**Directive 1**: Rewrite the part of the records that starts at the line containing "pose: elev=345.0 azim=216.8" and runs to the end of the records, substituting "distance" for "dist" and leaving everything else the same.

Taper or not to taper, that is the question!

Week Commencing Monday 16th December 2013

This week in Brief

  • In the UK we have a relatively busy week with CPI, the claimant count, the MPC votes and retail sales. All of these are expected to be reasonably Sterling positive, so expect support for the old girl to be as strong as ever.

  • In the US we have the all-important potential taper on Wednesday afternoon, with current odd for a December taper standing at 1/3. We also have the Fed Chairman Nomination votes on Friday where Janet Yellen is expected to win.

  • In Europe German IFO should be the highlight with expectations riding high of another decent print. French Manufacturing will likely be the only major disappointment, so expect a mixed bag from the single currency this week.

Market Themes & Current Events

With start our weekly news feed with Japan, where Japanese business confidence has soared to its highest level in six years, according to the Bank of Japan's latest Tankan survey. Big companies plan to boost spending by 4.6% in the year ending March 2014, a quarterly Bank of Japan report showed today. That compared with a 5.1% projection three months earlier. The slide contrasted with an increase in sentiment to the highest since 2007. This surprise uptick has prompted speculation that the BoJ not add to the unprecedented easing unleashed in April in its drive for 2% inflation, and instead look for domestic growth to fill the gap. Despite the good news however, it is clear that more structural changes will need to take place before the economy, which has been dogged by two decades of poor performance, can start experiencing a balanced recovery.

**Directive 2**: Extend the weekly market commentary past its final sentence.

**Rows**:
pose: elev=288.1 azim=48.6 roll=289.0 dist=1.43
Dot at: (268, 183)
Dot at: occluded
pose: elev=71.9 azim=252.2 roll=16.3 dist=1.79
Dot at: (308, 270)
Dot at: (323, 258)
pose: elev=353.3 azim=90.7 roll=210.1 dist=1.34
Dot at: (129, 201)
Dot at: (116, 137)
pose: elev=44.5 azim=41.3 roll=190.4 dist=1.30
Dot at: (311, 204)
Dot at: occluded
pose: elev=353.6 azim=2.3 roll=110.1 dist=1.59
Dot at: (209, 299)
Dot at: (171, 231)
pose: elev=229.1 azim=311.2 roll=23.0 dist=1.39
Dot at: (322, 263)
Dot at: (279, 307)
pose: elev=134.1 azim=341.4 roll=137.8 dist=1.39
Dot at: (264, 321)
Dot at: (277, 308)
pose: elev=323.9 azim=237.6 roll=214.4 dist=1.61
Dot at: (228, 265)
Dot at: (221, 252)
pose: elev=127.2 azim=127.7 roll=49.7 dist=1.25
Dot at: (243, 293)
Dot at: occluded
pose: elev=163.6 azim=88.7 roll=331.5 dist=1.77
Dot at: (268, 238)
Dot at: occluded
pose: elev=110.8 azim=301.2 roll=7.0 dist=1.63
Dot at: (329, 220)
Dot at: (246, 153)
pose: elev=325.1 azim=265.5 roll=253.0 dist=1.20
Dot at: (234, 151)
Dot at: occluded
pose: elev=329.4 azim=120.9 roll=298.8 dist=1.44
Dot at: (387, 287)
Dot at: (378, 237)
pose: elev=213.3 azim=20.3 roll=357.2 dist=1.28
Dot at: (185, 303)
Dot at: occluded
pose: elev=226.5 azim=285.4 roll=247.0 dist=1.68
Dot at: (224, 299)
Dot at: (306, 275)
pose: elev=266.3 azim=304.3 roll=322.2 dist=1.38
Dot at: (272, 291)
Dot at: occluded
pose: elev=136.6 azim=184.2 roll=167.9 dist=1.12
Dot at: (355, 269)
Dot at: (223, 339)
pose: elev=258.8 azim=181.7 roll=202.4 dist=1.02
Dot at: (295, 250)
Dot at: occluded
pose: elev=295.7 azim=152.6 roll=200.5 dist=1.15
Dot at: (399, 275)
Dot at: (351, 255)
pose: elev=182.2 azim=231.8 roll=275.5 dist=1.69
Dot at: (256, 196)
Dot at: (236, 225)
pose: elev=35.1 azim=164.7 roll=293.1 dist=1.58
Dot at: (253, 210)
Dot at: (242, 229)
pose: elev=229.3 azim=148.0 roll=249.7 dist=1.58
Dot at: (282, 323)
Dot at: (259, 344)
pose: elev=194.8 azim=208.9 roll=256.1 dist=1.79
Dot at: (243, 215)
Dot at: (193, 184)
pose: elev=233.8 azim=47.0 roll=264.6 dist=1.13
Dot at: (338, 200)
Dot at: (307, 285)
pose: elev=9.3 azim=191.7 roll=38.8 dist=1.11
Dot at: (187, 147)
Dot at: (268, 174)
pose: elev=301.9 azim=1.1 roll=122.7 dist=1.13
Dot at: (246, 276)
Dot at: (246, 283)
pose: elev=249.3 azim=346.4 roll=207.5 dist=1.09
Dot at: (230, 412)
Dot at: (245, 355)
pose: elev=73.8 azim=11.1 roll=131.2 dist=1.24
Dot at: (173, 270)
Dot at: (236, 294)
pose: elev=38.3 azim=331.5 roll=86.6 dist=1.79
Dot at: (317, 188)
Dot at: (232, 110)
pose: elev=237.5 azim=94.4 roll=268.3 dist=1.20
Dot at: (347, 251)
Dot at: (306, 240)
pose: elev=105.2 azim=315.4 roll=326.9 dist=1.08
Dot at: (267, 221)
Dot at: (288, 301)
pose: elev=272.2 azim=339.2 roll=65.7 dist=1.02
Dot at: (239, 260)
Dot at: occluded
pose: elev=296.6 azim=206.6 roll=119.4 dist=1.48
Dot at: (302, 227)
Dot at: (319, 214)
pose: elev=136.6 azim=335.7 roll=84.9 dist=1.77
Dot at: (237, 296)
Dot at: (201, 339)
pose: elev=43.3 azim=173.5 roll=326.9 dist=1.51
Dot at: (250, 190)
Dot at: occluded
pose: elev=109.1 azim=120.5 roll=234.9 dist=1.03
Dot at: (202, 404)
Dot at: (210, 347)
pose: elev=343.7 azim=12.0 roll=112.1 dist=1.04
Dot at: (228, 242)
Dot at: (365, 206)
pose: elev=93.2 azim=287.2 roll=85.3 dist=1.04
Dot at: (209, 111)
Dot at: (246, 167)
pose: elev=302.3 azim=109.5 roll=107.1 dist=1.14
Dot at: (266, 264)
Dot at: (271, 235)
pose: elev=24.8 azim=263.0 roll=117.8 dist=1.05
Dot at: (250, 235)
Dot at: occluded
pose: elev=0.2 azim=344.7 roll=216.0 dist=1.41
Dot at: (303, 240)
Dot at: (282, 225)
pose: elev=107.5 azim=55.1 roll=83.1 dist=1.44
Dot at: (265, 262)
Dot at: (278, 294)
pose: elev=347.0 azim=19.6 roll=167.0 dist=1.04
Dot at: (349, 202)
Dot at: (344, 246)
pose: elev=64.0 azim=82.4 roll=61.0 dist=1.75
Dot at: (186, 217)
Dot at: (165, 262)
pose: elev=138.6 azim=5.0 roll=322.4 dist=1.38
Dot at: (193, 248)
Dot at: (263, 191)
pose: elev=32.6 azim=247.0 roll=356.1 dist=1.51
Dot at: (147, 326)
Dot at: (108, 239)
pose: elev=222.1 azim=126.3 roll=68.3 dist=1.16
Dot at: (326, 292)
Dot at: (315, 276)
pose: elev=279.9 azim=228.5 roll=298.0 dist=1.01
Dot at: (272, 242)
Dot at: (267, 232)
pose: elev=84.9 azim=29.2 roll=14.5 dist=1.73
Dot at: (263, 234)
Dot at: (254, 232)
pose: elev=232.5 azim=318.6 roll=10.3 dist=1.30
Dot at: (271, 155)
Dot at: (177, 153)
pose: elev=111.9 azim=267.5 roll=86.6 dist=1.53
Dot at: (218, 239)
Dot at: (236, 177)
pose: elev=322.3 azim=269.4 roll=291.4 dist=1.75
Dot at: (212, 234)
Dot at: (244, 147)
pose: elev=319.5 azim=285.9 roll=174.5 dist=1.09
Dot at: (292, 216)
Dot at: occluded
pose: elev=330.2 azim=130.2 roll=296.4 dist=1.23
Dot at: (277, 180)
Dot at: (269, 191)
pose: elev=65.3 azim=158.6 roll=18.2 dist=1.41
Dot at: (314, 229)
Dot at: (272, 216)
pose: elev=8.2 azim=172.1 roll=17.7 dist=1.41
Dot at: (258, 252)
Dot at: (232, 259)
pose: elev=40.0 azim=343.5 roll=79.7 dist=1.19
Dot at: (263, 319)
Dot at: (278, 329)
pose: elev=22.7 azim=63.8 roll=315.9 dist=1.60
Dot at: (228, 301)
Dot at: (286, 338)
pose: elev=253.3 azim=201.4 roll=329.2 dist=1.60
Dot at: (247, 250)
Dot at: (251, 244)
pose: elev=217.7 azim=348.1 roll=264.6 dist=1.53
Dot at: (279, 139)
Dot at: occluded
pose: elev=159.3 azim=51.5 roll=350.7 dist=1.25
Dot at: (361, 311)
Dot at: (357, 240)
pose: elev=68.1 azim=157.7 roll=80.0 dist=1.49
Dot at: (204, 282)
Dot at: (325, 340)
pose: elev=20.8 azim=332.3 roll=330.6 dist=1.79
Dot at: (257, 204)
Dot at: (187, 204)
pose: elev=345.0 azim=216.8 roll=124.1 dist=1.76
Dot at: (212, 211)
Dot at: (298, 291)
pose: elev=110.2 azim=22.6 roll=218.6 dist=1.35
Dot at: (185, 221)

**Exercise output 1**:
pose: elev=345.0 azim=216.8 roll=124.1 distance=1.76
Dot at: (212, 211)
Dot at: (298, 291)
pose: elev=110.2 azim=22.6 roll=218.6 distance=1.35
Dot at: (185, 221)

**Exercise output 2**:
Moving to the UK, Output in the construction industry rose by 2.2% in October, fuelled by a big increase in house building and the implementation of large government projects, according to the ONS. Construction, which accounts for roughly 6.3% of the economy had fell by 0.5% in September, however the report (which also indicated an increase in Industrial Production in the same month) suggests the economy is maintaining into fourth quarter growth momentum. Diving into the figures published by the ONS, overall housing construction, encompassing public and private building work, increased 18.7 percent in October from a year earlier, the most since January 2011. Infrastructure work increased 7.5 percent on the month, the most since August 2012.

Sterling Outlook

We start our Sterling week with Tuesdays UK CPI where inflation likely stabilised at 2.2% in November before edging up in December due to rising domestic fuel and electricity prices. Also, the HICP index is expected to print a 0.2% increase in November while Core inflation is expected to be stable at 1.7%. Following this release we will be watching Mark Carney testify before the House of Lords Economic Affairs Committee.

We then move our attention to Wednesdays Claimant Count, where we have seen the number of people claiming jobseekers decline by over 120k in the Aug to Oct period. Given that current momentum in job creation, coupled with the falling ILO, we believe that a further drop in unemployment could be seen, dropping the rate from 7.6% to 7.5%. Also on Wednesday we expect no dissent from the MPC with all members voting to maintain the current monetary policy stance.

On Thursday we expect Retail Sales to return into positive territory, posting an estimated 0.3% against last month’s dismal -0.7% print. Despite the growth, 0.3% on the month is a relatively dismal increase as it appears the surge in consumer confidence has come to a halt. With fiscal tightening set to increase next year and credit easing less focused on household and more on businesses, we expect this figure to remain relatively stayed for the coming months.

Finally, the Current Account is expected to show that the public sector deficit has been shrinking and dropped to 6.4 billion pounds last month. However, this was well above the estimate of 4.8 billion. A similar reading is expected for November.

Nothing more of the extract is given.